CRISP Boot Camp Boosts Political Social Work
Monday, July 17th, 2017 @ 8:04AM
The inaugural CRISP Political Boot Camp is now in the history books. The three-day intensive training ended Wednesday with an emotional closing session during which attendees shared their challenges and the beginnings of growth, celebrated new friendships, and committed themselves to work in the political arena. It was a fitting ending to three days of focused coaching by marvelously gifted presenters, many who honed their political skills on the campaign battlegrounds with President Barack Obama. Chief among them was Jason Green who served as the National Voter Registration Director for the 2008 campaign and later as Associate Counsel in the White House. As lead consultant for the Boot Camp, Jason was responsible for bringing in much of the talent.
You may recognize some of the names. Addisu Demissie, Andrea Hailey, David Cohen, Rob Hill, Lynda Tran, Liz Jaffe and Sam Drzymala played integral roles in getting Illinois Senator Barack Obama elected to the presidency, spent time in the White House and are now working across the country helping progressive candidates at all levels of government find the winning formula in their campaigns.
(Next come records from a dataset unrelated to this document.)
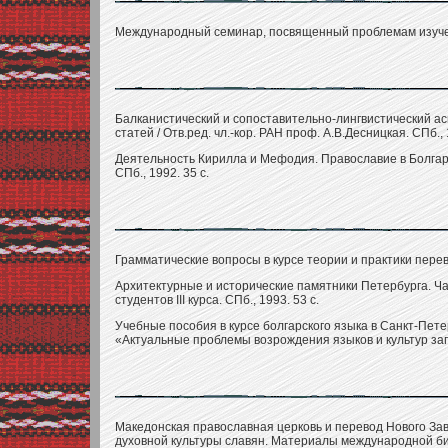
Международный семинар, посвященный проблемам изучени
Балканистический и сопоставительно-лингвистический а
статей / Отв.ред. чл.-кор. РАН проф. А.В.Десницкая. СПб., 
Деятельность Кирилла и Мефодия. Православие в Болгарии
СПб., 1992. 35 с.
Грамматические вопросы в курсе теории и практики перево
Архитектурные и исторические памятники Петербурга. Час
студентов III курса. СПб., 1993. 53 с.
Учебные пособия в курсе болгарского языка в Санкт-Пет
«Актуальные проблемы возрождения языков и культур зап
Македонская православная церковь и перевод Нового Зав
духовной культуры славян. Материалы международной би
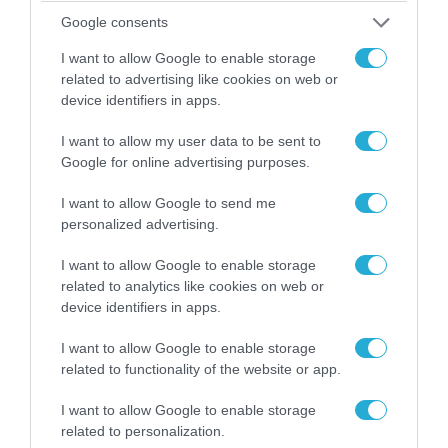
Google consents
I want to allow Google to enable storage
related to advertising like cookies on web or
device identifiers in apps.
I want to allow my user data to be sent to
Google for online advertising purposes.
05.08.2026 | 15:02
I want to allow Google to send me
ΗΠΑ: Σε εξέλιξη έρευνα της FAA για
personalized advertising.
περιστατικό με το προεδρικό ελικόπτερο
Marine One που μετέφερε τον Ν.Τραμπ
I want to allow Google to enable storage
related to analytics like cookies on web or
device identifiers in apps.
ΠΟΛΙΤΙΚΗ
I want to allow Google to enable storage
related to functionality of the website or app.
I want to allow Google to enable storage
related to personalization.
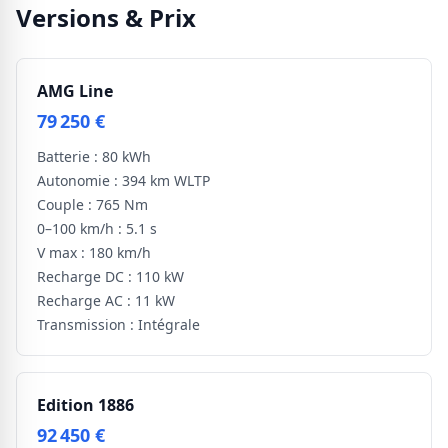
Versions & Prix
AMG Line
79 250 €
Batterie :
80 kWh
Autonomie :
394 km WLTP
Couple :
765 Nm
0–100 km/h :
5.1 s
V max :
180 km/h
Recharge DC :
110 kW
Recharge AC :
11 kW
Transmission :
Intégrale
Edition 1886
92 450 €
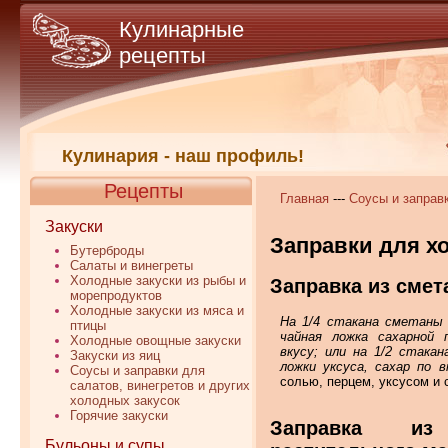
Кулинарные
рецепты
Кулинария - наш профиль!
Рецепты
Главная
---
Соусы и заправк
Закуски
Заправки для х
Бутерброды
Салаты и винегреты
Холодные закуски из рыбы и
Заправка из смет
морепродуктов
Холодные закуски из мяса и
На 1/4 стакана сметаны 
птицы
чайная ложка сахарной 
Холодные овощные закуски
вкусу; или на 1/2 стак
Закуски из яиц
ложки уксуса, сахар по в
Соусы и заправки для
солью, перцем, уксусом и 
салатов, винегретов и других
холодных закусок
Горячие закуски
Заправка и
Бульоны и супы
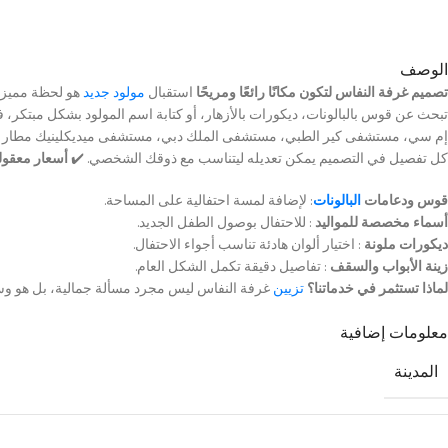
الوصف
تصميم غرفة النفاس لتكون مكانًا رائعًا ومريحًا
استقبال
مولود جديد
هو لحظة مميزة 
تبحث عن قوس بالبالونات، ديكورات بالأزهار، أو كتابة اسم المولود بشكل مبتكر، فإ
إم سي، مستشفى كير الطبي، مستشفى الملك دبي، مستشفى ميديكلينيك مطار د
كل تفصيل في التصميم يمكن تعديله ليتناسب مع ذوقك الشخصي. ✔️
أسعار معقول
قوس ودعامات
البالونات
: لإضافة لمسة احتفالية على المساحة.
أسماء مخصصة للمواليد
: للاحتفال بوصول الطفل الجديد.
ديكورات ملونة
: اختيار ألوان هادئة تناسب أجواء الاحتفال.
زينة الأبواب والسقف
: تفاصيل دقيقة تكمل الشكل العام.
لماذا تستثمر في خدماتنا؟
تزيين
غرفة النفاس ليس مجرد مسألة جمالية، بل هو وسيلة 
معلومات إضافية
المدينة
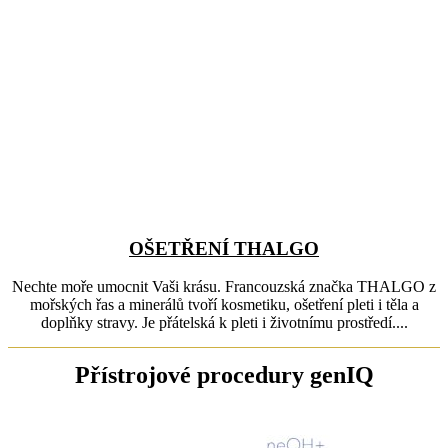
OŠETŘENÍ THALGO
Nechte moře umocnit Vaši krásu. Francouzská značka THALGO z
mořských řas a minerálů tvoří kosmetiku, ošetření pleti i těla a
doplňky stravy. Je přátelská k pleti i životnímu prostředí....
Přístrojové procedury genIQ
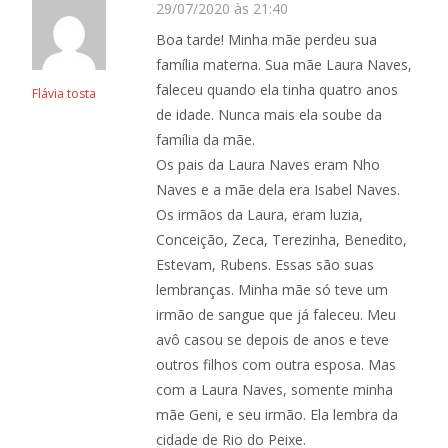
29/07/2020 às 21:40
Boa tarde! Minha mãe perdeu sua
família materna. Sua mãe Laura Naves,
faleceu quando ela tinha quatro anos
Flávia tosta
de idade. Nunca mais ela soube da
família da mãe.
Os pais da Laura Naves eram Nho
Naves e a mãe dela era Isabel Naves.
Os irmãos da Laura, eram luzia,
Conceição, Zeca, Terezinha, Benedito,
Estevam, Rubens. Essas são suas
lembranças. Minha mãe só teve um
irmão de sangue que já faleceu. Meu
avô casou se depois de anos e teve
outros filhos com outra esposa. Mas
com a Laura Naves, somente minha
mãe Geni, e seu irmão. Ela lembra da
cidade de Rio do Peixe.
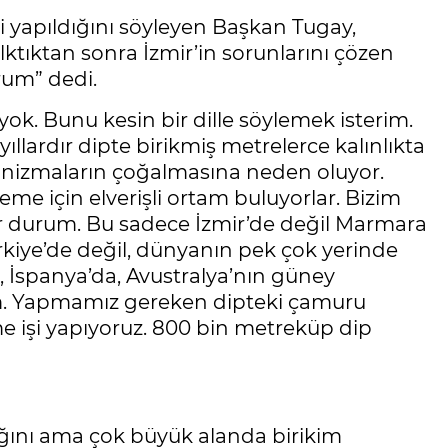
i yapıldığını söyleyen Başkan Tugay,
lktıktan sonra İzmir’in sorunlarını çözen
rum” dedi.
yok. Bunu kesin bir dille söylemek isterim.
ıllardır dipte birikmiş metrelerce kalınlıkta
ganizmaların çoğalmasına neden oluyor.
me için elverişli ortam buluyorlar. Bizim
 bir durum. Bu sadece İzmir’de değil Marmara
rkiye’de değil, dünyanın pek çok yerinde
te, İspanya’da, Avustralya’nın güney
urum. Yapmamız gereken dipteki çamuru
e işi yapıyoruz. 800 bin metreküp dip
dığını ama çok büyük alanda birikim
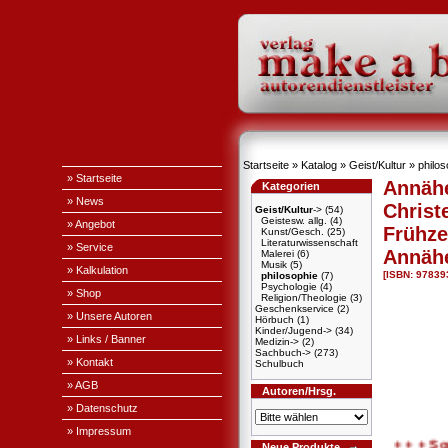
Startseite
»
Katalog
»
Geist/Kultur
»
philos
» Startseite
Annäh
Kategorien
» News
Christ
Geist/Kultur
->
(54)
Geistesw. allg.
(4)
» Angebot
Frühze
Kunst/Gesch.
(25)
Literaturwissenschaft
» Service
Annähe
Malerei
(6)
Musik
(5)
» Kalkulation
[ISBN: 97839
philosophie
(7)
Psychologie
(4)
» Shop
Religion/Theologie
(3)
Geschenkservice
(2)
» Unsere Autoren
Hörbuch
(1)
Kinder/Jugend->
(34)
» Links / Banner
Medizin->
(2)
Sachbuch->
(273)
» Kontakt
Schulbuch
» AGB
Autoren/Hrsg.
» Datenschutz
» Impressum
+ + + Sonder
Neue Produkte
Former Congressman Ed Towns brought his years of experience to the effort. Tanya Rhodes Smith, Director of the Nancy A. Humphreys Institute for Political Social Work, and CRISP board member Janie Jeffers, who worked in the White House during the Clinton Administration, helped to plan the event and provide training. Kudos to Charlyn Stanberry, Senior Legislative Counsel for Congresswoman Yvette Clarke (D-NY9) who helped plan the Boot Camp, and to our intern Rachel Neely, an MSW candidate at the University of Texas at Austin who worked feverishly for CRISP during the month of June before moving into the office of Virginia Senator Mark Warner for her summer internship.
I must give a shout-out to Danni Starr who I discovered at an American Nurses Association conference who brought her passion for getting the word out in the media and unashamedly tells her story about her battles with postpartum depression. We also had the good fortune to have Dr. Nancy Humphreys to join us via Skype from her home in Newfoundland. It was quite a treat to have her speak to the Boot Camp attendees and answer their questions. Many of the presenters returned for the final session on Wednesday which Jason calls office hours when attendees had a one-on-one discussion with a trainer or professional. Others participated were Earnestine Elaine Dawson, Santiago Martinez, Lou Pieh, Zina Pierre, Sujeet Rao, Christina Reynolds, Nate Snyder, and Rishi Saghal.
The Boot Campers were an incredible group of mostly social work students who travelled from various states to participate. Jack Hernandez, Kathern Paige, and Patty Ramirez traveled from the University of Southern California. Amy Krings, LaDonna Miller, Meaghan Tomasiewick, and Megan Ammer came from Layola University Chicago. Alyssa Watts, Brita Larson, and Jenny Smith made their way from the University of Wisconsin-Madison. Gary Parker, Washington University in St. Louis; Casey Springer, NY State University at Buffalo; Daryl Campbell, Barry University in Florida; Karina Rios, NYU Silver School; Carrie Fowler, Shippensburg University in Pennsylvania; and Laura Bartok, University of Connecticut, travelled more than 100 miles. Locals included Bomaya Kamara, Deborah Woolford, and Terra Hill from the University of Maryland; Kelly Lackey from Virginia Commonwealth University; and Chrycka Harper and Gladys Mendez from Howard University. Paige Reitz commuted from Loudon County, VA and we were graced by the presence of the inimitable Patricia White of the Fund for Social Policy Education and Practice who made her way from New York City and gave a powerful impromptu presentation. Everything wasn’t planned.
The Boot Campers represent the nation in more ways than geography. There were multiple ethnicities, genders, sexual identities, and ages among the group. There may have been a Republican among them, but we never asked. Many got to know each other well because they were required to do at least four one-on-one relational meetings—straight out of the playbook of Saul Alinsky’s Industrial Areas Foundation. We expect this cohort will be the first of many in the coming years who will form a cadre of politically-savvy social workers who find their rightful places in political arenas large and small across the country. They will be available to support each other as needed and will share their knowledge and skills on their campuses and in their communities. As cultural anthropologist Margaret Mead once said: “Never doubt that a small group of thoughtful, committed citizens can change the world; indeed, it’s the only thing that ever has.”